Working data: Begin

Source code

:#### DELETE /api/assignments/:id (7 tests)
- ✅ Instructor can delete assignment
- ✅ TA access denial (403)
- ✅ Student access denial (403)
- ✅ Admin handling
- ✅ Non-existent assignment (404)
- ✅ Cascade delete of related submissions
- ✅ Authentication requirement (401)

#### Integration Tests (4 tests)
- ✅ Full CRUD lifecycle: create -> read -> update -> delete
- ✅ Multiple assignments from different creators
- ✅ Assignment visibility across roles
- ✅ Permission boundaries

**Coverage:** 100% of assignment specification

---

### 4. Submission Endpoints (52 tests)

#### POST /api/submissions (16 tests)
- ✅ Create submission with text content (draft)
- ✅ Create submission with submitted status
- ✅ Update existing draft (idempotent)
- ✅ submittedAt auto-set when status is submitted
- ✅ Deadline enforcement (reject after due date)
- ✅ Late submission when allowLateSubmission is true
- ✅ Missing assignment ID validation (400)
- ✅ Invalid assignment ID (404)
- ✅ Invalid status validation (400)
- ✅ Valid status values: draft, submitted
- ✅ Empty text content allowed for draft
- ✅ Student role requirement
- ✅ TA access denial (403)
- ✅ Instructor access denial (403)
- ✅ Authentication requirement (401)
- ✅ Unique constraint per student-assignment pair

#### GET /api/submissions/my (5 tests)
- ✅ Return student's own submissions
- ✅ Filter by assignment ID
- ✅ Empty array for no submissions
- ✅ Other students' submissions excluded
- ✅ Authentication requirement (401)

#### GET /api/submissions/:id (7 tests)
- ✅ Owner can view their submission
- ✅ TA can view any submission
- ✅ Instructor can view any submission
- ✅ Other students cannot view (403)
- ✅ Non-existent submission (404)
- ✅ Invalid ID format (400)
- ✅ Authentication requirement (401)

Working data: End

▸ **What the exercise asks**
Reproduce the listing line for line, starting with the line that contains "of assignment specification" and going on through the line that contains "### 4. Submission Endpoints (52 tests)".

▸ **Exercise output**
**Coverage:** 100% of assignment specification

---

### 4. Submission Endpoints (52 tests)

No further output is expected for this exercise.